(WHAT NEEDS TO BE DONE) Rewrite all of the material below, replacing every occurrence of "DSGVO" with "GDPR" and leaving everything else unchanged.
+ + + + + + +
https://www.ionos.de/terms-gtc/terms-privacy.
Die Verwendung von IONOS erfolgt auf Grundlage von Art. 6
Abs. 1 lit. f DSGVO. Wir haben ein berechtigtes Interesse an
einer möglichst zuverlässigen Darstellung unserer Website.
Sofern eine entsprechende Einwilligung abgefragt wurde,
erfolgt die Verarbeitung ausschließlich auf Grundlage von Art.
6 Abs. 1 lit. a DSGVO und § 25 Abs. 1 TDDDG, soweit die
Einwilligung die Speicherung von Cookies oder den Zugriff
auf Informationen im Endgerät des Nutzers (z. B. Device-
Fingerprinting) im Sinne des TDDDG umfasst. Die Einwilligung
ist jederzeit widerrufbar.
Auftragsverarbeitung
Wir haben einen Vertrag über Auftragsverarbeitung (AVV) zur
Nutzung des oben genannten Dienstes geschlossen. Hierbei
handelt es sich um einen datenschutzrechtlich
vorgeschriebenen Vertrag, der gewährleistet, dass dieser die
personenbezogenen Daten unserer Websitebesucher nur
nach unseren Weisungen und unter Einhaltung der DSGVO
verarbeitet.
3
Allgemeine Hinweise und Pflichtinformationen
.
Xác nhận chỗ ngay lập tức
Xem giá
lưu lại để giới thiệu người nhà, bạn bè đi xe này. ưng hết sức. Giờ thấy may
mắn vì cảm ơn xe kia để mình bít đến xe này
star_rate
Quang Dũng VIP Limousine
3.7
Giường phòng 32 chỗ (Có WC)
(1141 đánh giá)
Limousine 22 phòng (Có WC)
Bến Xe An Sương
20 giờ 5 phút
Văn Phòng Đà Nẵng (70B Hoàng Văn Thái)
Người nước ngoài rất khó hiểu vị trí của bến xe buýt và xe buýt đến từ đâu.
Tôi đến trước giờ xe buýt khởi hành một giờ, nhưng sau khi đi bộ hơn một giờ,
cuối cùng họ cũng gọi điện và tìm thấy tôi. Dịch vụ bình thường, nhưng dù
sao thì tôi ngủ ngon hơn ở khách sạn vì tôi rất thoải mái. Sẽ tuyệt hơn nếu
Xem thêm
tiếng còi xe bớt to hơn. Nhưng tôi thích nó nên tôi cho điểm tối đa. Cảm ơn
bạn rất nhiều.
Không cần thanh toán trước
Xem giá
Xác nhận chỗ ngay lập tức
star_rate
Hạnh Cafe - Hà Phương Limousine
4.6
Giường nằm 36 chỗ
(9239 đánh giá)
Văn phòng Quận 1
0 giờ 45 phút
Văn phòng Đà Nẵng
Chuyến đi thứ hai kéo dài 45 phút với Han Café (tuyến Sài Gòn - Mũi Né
+ + + + + + +
(SOLUTION TO THIS TASK)
https://www.ionos.de/terms-gtc/terms-privacy.
Die Verwendung von IONOS erfolgt auf Grundlage von Art. 6
Abs. 1 lit. f GDPR. Wir haben ein berechtigtes Interesse an
einer möglichst zuverlässigen Darstellung unserer Website.
Sofern eine entsprechende Einwilligung abgefragt wurde,
erfolgt die Verarbeitung ausschließlich auf Grundlage von Art.
6 Abs. 1 lit. a GDPR und § 25 Abs. 1 TDDDG, soweit die
Einwilligung die Speicherung von Cookies oder den Zugriff
auf Informationen im Endgerät des Nutzers (z. B. Device-
Fingerprinting) im Sinne des TDDDG umfasst. Die Einwilligung
ist jederzeit widerrufbar.
Auftragsverarbeitung
Wir haben einen Vertrag über Auftragsverarbeitung (AVV) zur
Nutzung des oben genannten Dienstes geschlossen. Hierbei
handelt es sich um einen datenschutzrechtlich
vorgeschriebenen Vertrag, der gewährleistet, dass dieser die
personenbezogenen Daten unserer Websitebesucher nur
nach unseren Weisungen und unter Einhaltung der GDPR
verarbeitet.
3
Allgemeine Hinweise und Pflichtinformationen
.
Xác nhận chỗ ngay lập tức
Xem giá
lưu lại để giới thiệu người nhà, bạn bè đi xe này. ưng hết sức. Giờ thấy may
mắn vì cảm ơn xe kia để mình bít đến xe này
star_rate
Quang Dũng VIP Limousine
3.7
Giường phòng 32 chỗ (Có WC)
(1141 đánh giá)
Limousine 22 phòng (Có WC)
Bến Xe An Sương
20 giờ 5 phút
Văn Phòng Đà Nẵng (70B Hoàng Văn Thái)
Người nước ngoài rất khó hiểu vị trí của bến xe buýt và xe buýt đến từ đâu.
Tôi đến trước giờ xe buýt khởi hành một giờ, nhưng sau khi đi bộ hơn một giờ,
cuối cùng họ cũng gọi điện và tìm thấy tôi. Dịch vụ bình thường, nhưng dù
sao thì tôi ngủ ngon hơn ở khách sạn vì tôi rất thoải mái. Sẽ tuyệt hơn nếu
Xem thêm
tiếng còi xe bớt to hơn. Nhưng tôi thích nó nên tôi cho điểm tối đa. Cảm ơn
bạn rất nhiều.
Không cần thanh toán trước
Xem giá
Xác nhận chỗ ngay lập tức
star_rate
Hạnh Cafe - Hà Phương Limousine
4.6
Giường nằm 36 chỗ
(9239 đánh giá)
Văn phòng Quận 1
0 giờ 45 phút
Văn phòng Đà Nẵng
Chuyến đi thứ hai kéo dài 45 phút với Han Café (tuyến Sài Gòn - Mũi Né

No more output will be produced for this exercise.